For the second time in two weeks, every single Republican in the United States Senate has chosen to obstruct a bill that would create jobs and get our economy going again...We must do what’s right for the country and pass the common-sense proposals in the American Jobs Act.

Every Senate Republican voted to block a bill that would help middle class families and keep hundreds of thousands of firefighters on the job, police officers on the streets, and teachers in the classroom when our kids need them most.
 
Those Americans deserve an explanation as to why they don’t deserve those jobs – and every American deserves an explanation as to why Republicans refuse to step up to the plate and do what’s necessary to create jobs and grow the economy right now.

Inaction won't work for American families that are just scraping by. President Obama intends to keep working with Congress to bring up the American Jobs Act piece by piece. That's why this week we're pulling out different aspects of the bill to show how it will impact you, like the expansion of the payroll tax cut passed last year that will provide a $1,500 tax cut to the typical American family in 2012.
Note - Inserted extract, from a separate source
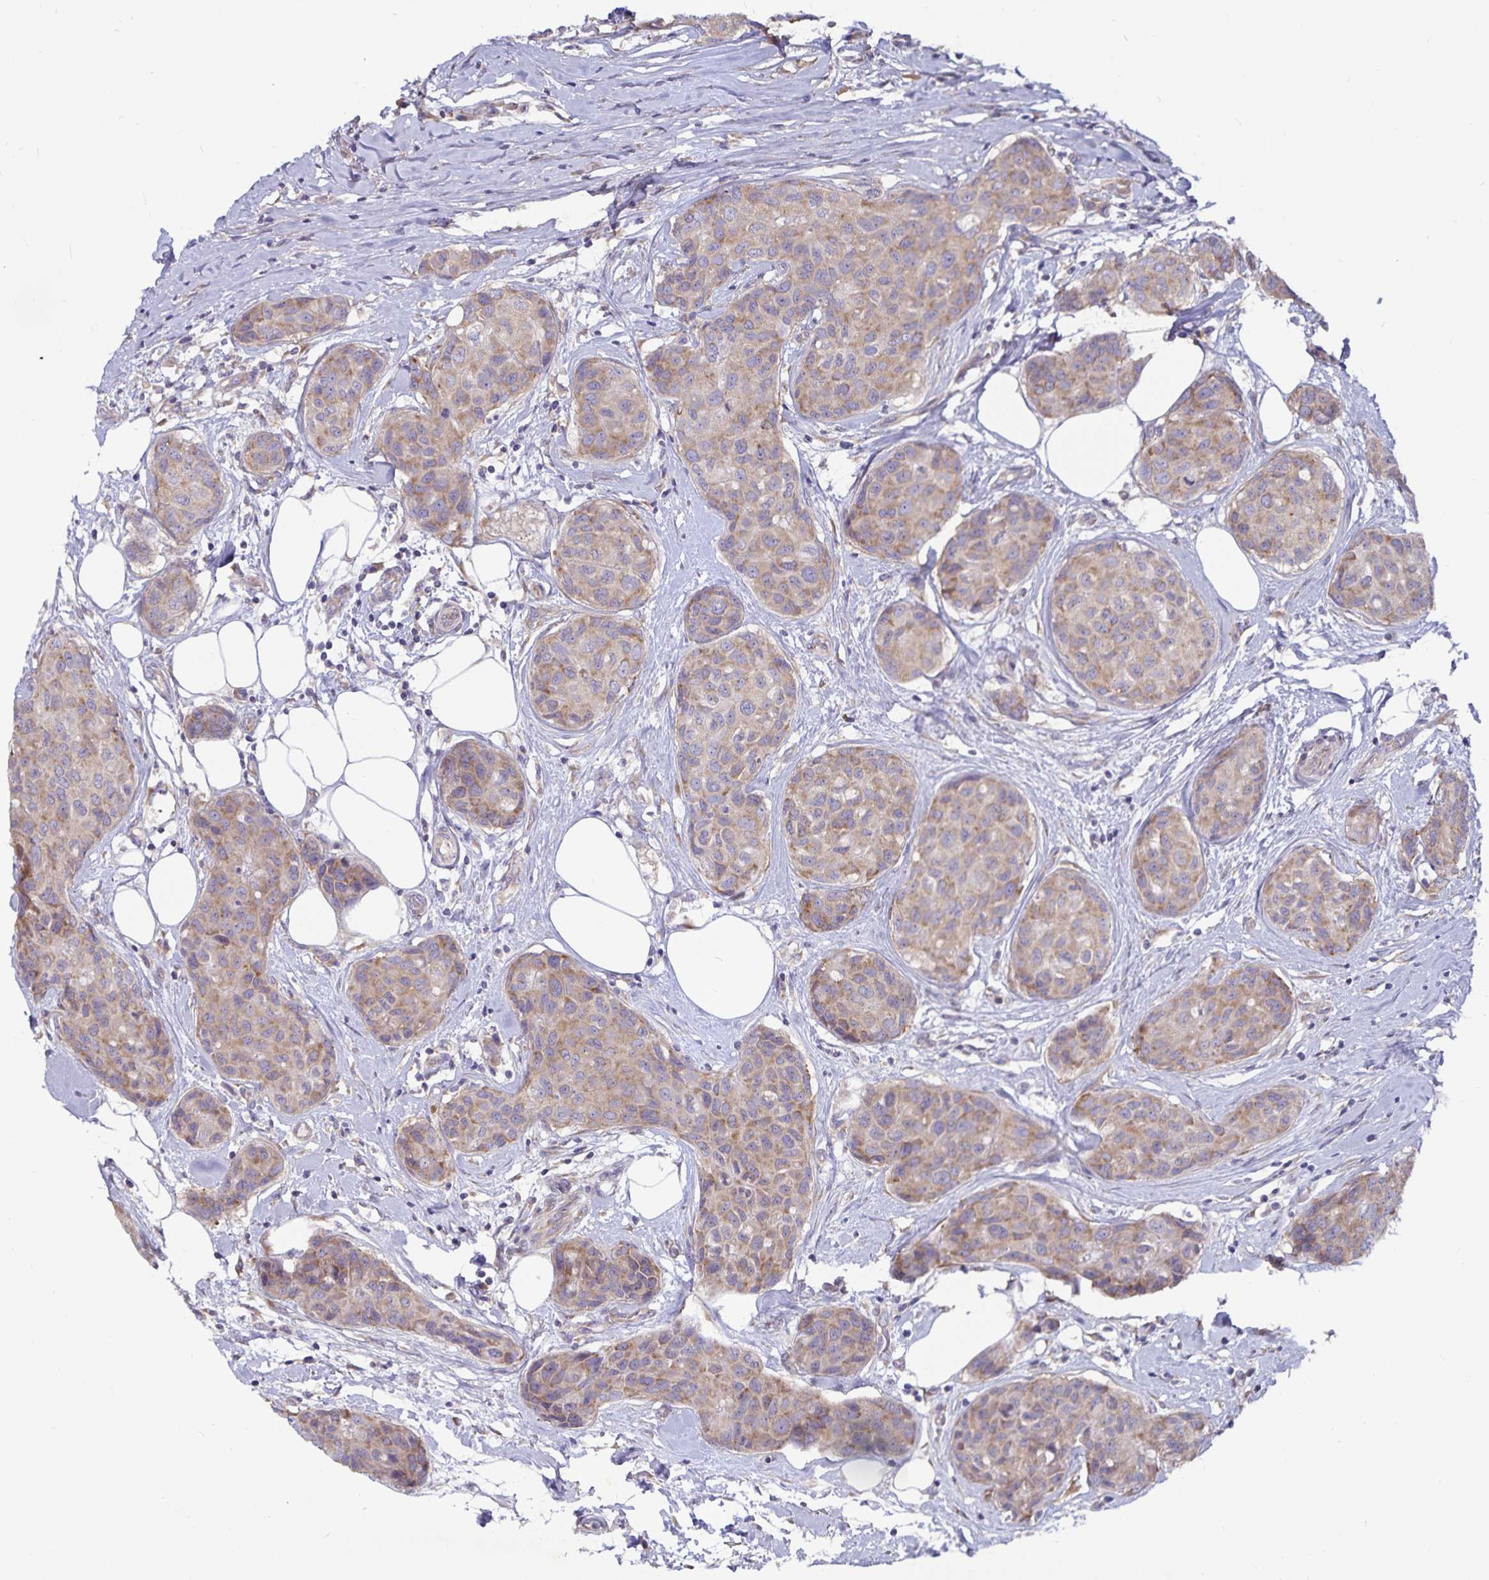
{"staining": {"intensity": "moderate", "quantity": ">75%", "location": "cytoplasmic/membranous"}, "tissue": "breast cancer", "cell_type": "Tumor cells", "image_type": "cancer", "snomed": [{"axis": "morphology", "description": "Duct carcinoma"}, {"axis": "topography", "description": "Breast"}], "caption": "Immunohistochemical staining of invasive ductal carcinoma (breast) displays medium levels of moderate cytoplasmic/membranous staining in about >75% of tumor cells. Immunohistochemistry stains the protein of interest in brown and the nuclei are stained blue.", "gene": "FAM120A", "patient": {"sex": "female", "age": 80}}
Cutting taxes in half for 160 million workers next year is just one of the common-sense solutions included in the American Jobs Act to get the economy growing faster. The jobs bill will also invest in modernizing American schools, rebuilding American infrastructure, creating jobs for veterans and more--without adding to the deficit.

Taking steps like putting an average of $1,500 back in the pockets of working families to help restore security for the middle class is what American's are ready for and what the American Jobs Act is all about.